CVE-2022-49149 is a vulnerability identified in the Linux kernel's rxrpc subsystem, which handles the RxRPC protocol used primarily for remote procedure calls over IP networks. The vulnerability stems from a race condition involving the rxrpc_call structure's timer management. Specifically, the rxrpc_call struct contains a timer used to manage timed events related to a call. This timer can be started from packet input routines that execute in softirq context with only an RCU (Read-Copy-Update) read lock held. Because the RCU read lock does not prevent the call structure from being concurrently destroyed, a race condition arises when a packet arrives for a call that is simultaneously being destroyed. This can cause the timer, which may have already been stopped, to be restarted erroneously. If the timer is deallocated before the timer dispatch code runs, the kernel may crash (kernel oops) due to accessing freed memory. The fix involves acquiring a reference count on the rxrpc_call struct before starting the timer, ensuring the call structure remains valid while the timer is active. The reference is passed along to the timer and subsequently to the call's work item, preventing premature deallocation. If the timer or work item is already running or queued, the extra reference is discarded to avoid leaks. This vulnerability is a classic use-after-free/race condition that can lead to kernel instability or denial of service. No known exploits are reported in the wild, and no CVSS score has been assigned yet.

For European organizations, the primary impact of CVE-2022-49149 is the potential for denial of service (DoS) through kernel crashes on Linux systems utilizing the rxrpc protocol. This could disrupt critical services relying on Linux servers, including telecommunications infrastructure, enterprise applications, and network services. While the vulnerability does not appear to allow privilege escalation or remote code execution directly, the resulting kernel oops can cause system instability, forced reboots, and potential data loss if services are interrupted unexpectedly. Organizations with Linux-based infrastructure, especially those using RxRPC (commonly found in distributed systems and some enterprise environments), may experience operational disruptions. The absence of known exploits reduces immediate risk, but the vulnerability's presence in the kernel means that attackers with network access could potentially trigger the race condition to cause service outages. This is particularly relevant for European sectors with high reliance on Linux servers, such as finance, telecommunications, and government services, where availability is critical.
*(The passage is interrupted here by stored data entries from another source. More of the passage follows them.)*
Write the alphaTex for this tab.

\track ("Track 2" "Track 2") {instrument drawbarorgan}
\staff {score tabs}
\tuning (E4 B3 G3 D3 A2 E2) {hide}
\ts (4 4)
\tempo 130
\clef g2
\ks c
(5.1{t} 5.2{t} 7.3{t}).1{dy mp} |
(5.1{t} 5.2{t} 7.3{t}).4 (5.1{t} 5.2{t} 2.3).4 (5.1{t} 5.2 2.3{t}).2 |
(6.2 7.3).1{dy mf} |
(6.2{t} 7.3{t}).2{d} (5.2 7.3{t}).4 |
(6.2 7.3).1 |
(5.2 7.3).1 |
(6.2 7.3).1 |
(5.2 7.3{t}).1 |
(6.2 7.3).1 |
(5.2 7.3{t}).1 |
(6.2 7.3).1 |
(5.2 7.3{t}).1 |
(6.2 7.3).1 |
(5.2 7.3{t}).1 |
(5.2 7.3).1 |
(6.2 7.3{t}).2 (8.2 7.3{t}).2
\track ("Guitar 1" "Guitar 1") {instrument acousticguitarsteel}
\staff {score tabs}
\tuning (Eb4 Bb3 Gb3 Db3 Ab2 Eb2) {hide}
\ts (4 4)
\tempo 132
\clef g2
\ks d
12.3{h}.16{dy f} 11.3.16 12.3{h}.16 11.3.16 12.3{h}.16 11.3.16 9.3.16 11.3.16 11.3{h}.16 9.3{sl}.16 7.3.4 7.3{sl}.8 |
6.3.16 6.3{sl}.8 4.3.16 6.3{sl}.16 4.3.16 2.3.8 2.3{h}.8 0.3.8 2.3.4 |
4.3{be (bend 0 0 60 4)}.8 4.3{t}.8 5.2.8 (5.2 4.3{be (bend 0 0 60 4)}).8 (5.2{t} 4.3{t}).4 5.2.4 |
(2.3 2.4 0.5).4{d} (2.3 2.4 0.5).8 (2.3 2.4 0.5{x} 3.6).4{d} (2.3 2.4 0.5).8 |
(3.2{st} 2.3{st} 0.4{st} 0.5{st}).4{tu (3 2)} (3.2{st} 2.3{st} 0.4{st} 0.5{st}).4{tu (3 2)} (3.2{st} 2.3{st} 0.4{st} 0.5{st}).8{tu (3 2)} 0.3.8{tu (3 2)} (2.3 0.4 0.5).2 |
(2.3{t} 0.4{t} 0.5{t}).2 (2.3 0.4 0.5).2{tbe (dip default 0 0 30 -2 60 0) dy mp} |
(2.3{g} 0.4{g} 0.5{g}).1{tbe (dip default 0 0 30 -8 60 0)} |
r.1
To mitigate CVE-2022-49149, European organizations should prioritize updating their Linux kernel to versions where this vulnerability is patched. Since the issue is in the kernel's rxrpc subsystem, applying official kernel updates from trusted Linux distributions is the most effective measure. Organizations should: 1) Identify all Linux systems running kernels affected by this vulnerability, focusing on those using RxRPC services. 2) Apply vendor-provided kernel patches or upgrade to the latest stable kernel releases that include the fix. 3) If immediate patching is not feasible, consider disabling or limiting the use of RxRPC services or related applications to reduce exposure. 4) Monitor system logs for kernel oops or crashes related to rxrpc_call timers as indicators of attempted exploitation or instability. 5) Implement network segmentation and strict access controls to limit exposure of vulnerable Linux systems to untrusted networks. 6) Engage with Linux distribution security advisories and maintain an up-to-date inventory of kernel versions deployed. These steps go beyond generic advice by focusing on the specific subsystem and race condition nature of the vulnerability.